**Exercise material:**

------------------------------------

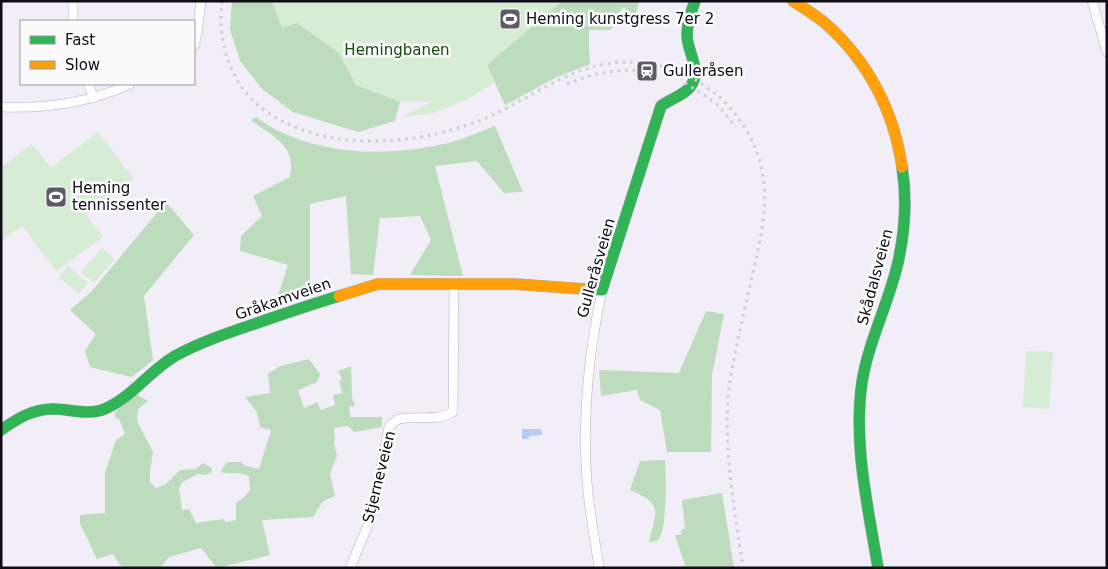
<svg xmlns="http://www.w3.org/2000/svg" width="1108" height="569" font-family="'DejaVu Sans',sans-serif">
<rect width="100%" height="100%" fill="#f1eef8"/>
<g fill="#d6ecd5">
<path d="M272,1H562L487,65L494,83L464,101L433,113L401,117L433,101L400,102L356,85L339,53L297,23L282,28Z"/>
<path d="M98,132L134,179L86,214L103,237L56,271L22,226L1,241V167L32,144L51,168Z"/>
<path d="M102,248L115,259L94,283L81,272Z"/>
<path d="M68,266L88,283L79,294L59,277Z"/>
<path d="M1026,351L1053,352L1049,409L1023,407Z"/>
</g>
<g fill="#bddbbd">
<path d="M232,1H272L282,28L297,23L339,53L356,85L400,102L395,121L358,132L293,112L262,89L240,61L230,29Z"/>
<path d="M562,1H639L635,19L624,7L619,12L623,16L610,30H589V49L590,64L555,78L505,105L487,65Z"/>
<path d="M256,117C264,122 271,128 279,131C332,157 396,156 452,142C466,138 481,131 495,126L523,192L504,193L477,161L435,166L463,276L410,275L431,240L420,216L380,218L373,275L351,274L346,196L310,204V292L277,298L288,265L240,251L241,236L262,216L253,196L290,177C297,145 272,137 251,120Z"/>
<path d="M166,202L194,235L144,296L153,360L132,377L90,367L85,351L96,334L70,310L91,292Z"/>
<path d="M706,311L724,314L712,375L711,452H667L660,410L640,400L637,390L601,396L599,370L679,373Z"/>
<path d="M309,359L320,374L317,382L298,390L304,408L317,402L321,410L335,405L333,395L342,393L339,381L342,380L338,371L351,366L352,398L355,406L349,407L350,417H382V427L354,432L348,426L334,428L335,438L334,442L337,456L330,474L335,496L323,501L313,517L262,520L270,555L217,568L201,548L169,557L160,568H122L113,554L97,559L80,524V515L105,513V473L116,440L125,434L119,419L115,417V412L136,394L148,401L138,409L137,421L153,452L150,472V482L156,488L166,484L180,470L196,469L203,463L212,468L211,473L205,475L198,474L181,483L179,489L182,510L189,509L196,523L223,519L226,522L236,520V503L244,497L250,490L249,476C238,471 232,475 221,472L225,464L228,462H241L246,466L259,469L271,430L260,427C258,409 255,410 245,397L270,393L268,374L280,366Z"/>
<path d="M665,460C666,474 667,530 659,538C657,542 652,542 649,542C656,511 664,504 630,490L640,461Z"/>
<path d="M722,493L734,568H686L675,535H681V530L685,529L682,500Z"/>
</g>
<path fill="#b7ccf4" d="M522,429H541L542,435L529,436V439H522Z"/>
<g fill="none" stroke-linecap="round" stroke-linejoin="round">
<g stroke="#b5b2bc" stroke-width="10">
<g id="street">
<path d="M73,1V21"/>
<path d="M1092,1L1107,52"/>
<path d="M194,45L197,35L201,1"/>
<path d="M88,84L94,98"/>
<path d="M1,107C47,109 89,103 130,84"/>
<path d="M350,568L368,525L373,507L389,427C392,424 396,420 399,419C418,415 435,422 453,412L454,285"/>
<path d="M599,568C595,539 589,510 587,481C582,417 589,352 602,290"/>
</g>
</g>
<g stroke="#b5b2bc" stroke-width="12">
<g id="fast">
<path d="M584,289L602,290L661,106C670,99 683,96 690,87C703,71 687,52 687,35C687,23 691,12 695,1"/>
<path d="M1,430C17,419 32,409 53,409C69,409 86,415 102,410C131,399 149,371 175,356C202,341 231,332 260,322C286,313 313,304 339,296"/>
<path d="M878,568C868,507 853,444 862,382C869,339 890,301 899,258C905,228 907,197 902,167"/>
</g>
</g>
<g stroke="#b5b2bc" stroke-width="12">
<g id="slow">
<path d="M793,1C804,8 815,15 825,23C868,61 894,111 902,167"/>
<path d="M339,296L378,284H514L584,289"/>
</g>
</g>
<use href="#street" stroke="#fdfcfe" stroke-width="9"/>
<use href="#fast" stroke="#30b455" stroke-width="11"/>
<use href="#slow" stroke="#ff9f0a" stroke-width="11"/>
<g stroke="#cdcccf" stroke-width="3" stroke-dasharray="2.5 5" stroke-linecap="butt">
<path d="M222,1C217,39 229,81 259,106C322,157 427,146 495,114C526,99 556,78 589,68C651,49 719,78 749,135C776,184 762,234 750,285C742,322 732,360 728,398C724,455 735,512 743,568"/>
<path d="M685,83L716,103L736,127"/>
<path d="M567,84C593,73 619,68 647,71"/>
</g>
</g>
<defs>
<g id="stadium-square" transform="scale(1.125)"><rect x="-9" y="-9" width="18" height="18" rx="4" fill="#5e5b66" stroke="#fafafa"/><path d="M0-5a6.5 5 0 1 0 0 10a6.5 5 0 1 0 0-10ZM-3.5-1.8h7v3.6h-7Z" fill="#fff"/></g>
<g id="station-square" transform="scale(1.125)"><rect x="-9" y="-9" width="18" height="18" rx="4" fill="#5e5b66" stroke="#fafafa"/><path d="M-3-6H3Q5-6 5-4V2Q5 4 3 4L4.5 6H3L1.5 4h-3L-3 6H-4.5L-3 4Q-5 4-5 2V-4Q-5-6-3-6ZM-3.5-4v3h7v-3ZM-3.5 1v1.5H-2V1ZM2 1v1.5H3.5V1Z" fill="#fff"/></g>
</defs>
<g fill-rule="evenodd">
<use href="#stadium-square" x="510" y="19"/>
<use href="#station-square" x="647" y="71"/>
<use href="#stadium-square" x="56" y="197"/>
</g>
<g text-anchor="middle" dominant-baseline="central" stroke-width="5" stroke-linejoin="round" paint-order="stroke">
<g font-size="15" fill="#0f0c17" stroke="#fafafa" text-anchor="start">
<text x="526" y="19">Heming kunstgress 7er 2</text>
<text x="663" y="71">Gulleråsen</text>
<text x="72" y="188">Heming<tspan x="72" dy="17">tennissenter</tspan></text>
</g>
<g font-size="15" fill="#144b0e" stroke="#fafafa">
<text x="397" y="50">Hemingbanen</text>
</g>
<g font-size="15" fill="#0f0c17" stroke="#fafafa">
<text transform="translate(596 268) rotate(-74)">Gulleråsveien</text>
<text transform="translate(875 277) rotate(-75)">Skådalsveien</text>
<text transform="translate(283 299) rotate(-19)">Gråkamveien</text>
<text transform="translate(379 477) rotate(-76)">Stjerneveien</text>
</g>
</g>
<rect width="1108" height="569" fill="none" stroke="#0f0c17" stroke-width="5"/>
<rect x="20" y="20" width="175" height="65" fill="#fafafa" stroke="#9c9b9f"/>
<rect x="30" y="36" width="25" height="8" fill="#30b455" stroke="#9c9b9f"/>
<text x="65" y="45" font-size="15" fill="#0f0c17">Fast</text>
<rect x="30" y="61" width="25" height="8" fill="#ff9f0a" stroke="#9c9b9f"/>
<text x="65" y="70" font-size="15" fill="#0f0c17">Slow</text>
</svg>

------------------------------------

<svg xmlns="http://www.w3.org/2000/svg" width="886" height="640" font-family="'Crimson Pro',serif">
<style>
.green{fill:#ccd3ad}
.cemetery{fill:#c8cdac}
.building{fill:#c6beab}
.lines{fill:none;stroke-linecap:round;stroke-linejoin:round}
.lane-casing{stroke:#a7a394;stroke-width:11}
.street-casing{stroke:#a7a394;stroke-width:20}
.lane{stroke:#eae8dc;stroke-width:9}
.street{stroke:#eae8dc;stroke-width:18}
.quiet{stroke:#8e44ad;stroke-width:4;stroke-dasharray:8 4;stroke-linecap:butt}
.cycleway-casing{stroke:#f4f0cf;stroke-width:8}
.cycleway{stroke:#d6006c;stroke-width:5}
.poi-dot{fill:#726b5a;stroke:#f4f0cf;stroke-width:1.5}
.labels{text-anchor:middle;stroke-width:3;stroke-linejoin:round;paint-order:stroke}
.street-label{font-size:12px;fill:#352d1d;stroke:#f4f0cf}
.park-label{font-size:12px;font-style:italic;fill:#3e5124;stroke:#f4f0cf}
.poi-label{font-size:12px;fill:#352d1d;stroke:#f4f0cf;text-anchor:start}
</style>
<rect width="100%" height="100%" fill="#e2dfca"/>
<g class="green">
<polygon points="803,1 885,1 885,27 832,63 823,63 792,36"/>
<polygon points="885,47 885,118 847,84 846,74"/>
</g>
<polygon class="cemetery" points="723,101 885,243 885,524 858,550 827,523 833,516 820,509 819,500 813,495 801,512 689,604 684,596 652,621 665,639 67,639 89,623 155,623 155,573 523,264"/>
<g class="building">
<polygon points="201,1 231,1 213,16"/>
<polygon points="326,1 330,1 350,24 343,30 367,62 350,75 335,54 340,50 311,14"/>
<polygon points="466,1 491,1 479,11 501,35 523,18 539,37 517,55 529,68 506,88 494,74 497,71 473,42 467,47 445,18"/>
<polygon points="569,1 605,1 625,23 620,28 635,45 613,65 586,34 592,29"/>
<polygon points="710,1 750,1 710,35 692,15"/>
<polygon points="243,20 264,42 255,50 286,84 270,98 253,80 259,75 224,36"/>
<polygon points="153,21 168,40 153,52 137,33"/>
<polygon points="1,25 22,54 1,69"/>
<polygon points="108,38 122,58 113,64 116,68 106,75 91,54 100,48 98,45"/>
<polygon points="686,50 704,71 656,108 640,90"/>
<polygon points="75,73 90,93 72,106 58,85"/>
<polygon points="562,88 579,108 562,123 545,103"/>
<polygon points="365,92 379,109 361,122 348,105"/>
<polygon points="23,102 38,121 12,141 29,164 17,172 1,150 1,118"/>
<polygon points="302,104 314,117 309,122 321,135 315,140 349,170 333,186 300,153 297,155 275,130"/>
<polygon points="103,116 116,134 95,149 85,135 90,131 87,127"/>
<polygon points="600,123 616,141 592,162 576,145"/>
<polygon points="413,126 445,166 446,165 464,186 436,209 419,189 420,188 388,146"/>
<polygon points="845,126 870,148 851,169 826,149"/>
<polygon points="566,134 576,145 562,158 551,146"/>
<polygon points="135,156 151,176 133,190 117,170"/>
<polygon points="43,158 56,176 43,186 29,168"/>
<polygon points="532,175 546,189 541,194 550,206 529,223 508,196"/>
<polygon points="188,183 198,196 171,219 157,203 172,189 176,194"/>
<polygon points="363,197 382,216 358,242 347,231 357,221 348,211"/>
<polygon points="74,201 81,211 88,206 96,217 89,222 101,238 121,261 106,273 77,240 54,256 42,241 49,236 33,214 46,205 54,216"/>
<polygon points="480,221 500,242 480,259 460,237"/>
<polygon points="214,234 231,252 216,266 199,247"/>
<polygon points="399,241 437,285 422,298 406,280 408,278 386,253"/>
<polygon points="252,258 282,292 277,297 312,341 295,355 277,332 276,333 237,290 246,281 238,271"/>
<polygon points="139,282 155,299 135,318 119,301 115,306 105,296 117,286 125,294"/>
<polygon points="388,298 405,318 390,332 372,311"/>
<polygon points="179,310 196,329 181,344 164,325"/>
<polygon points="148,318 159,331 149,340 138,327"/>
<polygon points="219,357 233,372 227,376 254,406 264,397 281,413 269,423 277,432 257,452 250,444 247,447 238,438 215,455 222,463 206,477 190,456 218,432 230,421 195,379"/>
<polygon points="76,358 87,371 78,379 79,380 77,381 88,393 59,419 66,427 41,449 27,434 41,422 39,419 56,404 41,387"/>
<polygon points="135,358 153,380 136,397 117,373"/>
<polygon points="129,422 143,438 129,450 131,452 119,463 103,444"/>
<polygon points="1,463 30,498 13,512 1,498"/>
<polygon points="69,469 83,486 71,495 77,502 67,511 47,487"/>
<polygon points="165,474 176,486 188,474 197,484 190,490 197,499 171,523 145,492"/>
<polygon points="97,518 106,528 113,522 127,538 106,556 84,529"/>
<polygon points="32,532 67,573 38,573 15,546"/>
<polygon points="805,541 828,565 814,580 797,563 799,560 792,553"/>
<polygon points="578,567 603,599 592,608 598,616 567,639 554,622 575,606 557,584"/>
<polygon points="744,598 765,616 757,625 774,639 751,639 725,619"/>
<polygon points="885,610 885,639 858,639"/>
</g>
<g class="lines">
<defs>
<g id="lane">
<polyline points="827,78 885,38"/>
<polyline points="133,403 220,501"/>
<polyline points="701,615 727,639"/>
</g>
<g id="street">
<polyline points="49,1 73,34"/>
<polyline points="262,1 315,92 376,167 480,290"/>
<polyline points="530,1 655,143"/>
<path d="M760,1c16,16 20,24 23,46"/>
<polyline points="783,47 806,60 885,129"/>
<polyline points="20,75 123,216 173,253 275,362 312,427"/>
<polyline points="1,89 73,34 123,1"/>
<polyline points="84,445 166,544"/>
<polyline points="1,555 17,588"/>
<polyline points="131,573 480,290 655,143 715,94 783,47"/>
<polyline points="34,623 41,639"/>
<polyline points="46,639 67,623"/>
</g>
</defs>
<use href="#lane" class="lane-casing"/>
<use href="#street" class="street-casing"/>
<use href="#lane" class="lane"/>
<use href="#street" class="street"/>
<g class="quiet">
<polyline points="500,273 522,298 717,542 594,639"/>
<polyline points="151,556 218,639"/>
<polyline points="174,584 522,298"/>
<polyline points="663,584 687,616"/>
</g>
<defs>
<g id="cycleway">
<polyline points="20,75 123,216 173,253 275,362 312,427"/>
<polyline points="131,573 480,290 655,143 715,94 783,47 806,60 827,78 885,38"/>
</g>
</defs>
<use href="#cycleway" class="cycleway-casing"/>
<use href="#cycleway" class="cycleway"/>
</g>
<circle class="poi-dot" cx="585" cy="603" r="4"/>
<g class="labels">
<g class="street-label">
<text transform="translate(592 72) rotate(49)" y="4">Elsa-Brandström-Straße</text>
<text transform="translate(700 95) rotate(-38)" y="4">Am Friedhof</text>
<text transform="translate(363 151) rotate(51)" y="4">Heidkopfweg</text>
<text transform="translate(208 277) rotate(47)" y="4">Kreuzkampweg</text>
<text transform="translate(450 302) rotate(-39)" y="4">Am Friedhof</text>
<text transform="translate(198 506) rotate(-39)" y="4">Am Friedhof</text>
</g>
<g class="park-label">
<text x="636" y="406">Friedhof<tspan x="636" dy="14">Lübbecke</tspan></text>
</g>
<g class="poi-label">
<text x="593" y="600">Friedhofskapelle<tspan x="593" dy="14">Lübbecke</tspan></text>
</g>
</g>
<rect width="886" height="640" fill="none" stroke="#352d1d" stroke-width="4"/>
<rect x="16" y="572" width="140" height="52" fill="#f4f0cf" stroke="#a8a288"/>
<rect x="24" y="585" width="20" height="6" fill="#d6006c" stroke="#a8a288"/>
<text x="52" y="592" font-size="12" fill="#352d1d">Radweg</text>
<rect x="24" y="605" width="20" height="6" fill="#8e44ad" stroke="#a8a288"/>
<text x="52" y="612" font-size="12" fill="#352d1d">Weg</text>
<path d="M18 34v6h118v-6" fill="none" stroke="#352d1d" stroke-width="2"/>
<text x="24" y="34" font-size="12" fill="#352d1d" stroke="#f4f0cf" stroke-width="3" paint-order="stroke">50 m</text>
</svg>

------------------------------------

**What needs to be done:** Copy each line holding the word "labels" from the listing above.

**Solution for this exercise:**
.labels{text-anchor:middle;stroke-width:3;stroke-linejoin:round;paint-order:stroke}
<g class="labels">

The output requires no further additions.